Collected data:
○ ○ ○ ○ ○ ○ ○

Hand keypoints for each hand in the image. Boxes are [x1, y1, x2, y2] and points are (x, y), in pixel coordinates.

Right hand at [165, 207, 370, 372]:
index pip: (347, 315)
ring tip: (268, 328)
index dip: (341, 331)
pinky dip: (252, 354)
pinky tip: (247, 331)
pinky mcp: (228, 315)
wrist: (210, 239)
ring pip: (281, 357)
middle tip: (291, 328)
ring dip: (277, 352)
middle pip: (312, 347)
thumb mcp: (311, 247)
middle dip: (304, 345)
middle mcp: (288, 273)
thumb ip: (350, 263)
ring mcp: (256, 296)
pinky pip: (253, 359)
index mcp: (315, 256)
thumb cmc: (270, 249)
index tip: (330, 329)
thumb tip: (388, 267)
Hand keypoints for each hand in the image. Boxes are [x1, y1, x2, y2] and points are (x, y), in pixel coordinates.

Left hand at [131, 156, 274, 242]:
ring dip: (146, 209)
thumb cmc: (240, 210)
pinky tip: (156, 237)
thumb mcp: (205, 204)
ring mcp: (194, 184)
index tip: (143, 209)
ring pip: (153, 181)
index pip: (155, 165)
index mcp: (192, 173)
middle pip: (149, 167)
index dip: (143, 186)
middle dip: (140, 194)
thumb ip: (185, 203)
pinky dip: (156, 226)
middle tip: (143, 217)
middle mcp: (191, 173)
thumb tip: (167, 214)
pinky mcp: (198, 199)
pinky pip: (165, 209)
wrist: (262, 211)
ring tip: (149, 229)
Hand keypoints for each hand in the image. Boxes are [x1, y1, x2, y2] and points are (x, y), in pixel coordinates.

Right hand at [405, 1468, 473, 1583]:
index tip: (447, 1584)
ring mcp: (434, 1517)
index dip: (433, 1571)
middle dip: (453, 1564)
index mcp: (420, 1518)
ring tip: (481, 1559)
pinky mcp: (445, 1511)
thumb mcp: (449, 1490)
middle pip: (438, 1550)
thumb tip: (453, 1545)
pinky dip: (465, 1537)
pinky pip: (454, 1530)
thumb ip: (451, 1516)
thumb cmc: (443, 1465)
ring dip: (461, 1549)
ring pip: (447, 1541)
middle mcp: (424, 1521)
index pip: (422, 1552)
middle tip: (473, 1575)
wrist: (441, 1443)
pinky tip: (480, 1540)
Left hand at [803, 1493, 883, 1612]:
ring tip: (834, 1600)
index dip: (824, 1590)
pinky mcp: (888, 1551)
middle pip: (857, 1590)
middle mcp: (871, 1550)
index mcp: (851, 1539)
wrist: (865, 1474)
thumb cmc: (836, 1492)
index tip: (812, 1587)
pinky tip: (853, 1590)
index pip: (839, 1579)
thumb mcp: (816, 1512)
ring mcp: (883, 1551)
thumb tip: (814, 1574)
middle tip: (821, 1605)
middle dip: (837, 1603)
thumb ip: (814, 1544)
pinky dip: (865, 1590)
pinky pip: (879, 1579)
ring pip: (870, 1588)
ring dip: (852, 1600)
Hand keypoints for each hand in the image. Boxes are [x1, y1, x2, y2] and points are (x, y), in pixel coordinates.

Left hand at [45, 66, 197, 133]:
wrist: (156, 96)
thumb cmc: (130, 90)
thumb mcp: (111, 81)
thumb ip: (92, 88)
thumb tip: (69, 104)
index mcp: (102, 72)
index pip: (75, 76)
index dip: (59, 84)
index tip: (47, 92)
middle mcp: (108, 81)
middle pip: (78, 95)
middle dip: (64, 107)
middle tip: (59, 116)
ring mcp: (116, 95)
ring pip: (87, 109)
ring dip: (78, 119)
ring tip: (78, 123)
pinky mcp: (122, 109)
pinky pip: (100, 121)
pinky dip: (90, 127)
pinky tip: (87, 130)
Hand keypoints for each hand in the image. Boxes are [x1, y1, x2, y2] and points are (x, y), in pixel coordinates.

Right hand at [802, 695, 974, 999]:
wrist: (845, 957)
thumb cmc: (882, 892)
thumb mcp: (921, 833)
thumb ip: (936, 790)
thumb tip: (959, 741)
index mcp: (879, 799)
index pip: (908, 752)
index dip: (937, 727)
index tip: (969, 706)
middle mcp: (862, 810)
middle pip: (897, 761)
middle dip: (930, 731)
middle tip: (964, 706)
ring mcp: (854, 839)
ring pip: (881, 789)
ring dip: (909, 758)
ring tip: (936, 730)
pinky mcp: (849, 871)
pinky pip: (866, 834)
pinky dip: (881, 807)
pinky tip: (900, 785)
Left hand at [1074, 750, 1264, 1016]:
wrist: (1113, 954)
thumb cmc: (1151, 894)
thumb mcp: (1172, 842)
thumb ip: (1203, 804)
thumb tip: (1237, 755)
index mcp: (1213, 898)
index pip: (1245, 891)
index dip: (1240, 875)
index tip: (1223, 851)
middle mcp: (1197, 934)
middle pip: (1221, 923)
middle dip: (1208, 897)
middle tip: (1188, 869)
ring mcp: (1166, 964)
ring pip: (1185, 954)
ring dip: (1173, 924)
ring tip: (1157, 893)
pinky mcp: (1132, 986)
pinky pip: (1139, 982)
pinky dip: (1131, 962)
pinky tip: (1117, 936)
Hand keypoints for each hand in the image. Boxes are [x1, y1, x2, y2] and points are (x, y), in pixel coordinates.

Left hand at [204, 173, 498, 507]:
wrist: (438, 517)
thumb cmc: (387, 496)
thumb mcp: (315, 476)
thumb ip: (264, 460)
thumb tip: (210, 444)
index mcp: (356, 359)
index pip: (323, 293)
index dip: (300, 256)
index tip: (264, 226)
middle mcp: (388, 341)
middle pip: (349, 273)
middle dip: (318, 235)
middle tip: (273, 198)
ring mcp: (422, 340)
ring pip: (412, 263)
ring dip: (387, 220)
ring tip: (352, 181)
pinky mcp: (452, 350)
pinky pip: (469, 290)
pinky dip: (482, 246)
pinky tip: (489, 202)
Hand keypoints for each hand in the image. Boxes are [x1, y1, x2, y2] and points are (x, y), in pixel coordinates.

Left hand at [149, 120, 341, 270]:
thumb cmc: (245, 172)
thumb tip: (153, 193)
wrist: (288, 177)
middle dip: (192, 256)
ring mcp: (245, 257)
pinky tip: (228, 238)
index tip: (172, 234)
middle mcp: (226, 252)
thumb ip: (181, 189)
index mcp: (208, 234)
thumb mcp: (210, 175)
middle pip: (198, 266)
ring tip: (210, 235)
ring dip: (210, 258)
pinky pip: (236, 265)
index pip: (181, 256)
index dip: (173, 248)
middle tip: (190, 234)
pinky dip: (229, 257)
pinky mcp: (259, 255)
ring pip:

○ ○ ○ ○ ○ ○ ○

## Work order
Retrieve each line from the records above where the word "Left" occurs.

## Answer area
Left hand at [131, 156, 274, 242]:
Left hand at [803, 1493, 883, 1612]:
Left hand at [45, 66, 197, 133]:
Left hand at [1074, 750, 1264, 1016]:
Left hand at [204, 173, 498, 507]:
Left hand at [149, 120, 341, 270]:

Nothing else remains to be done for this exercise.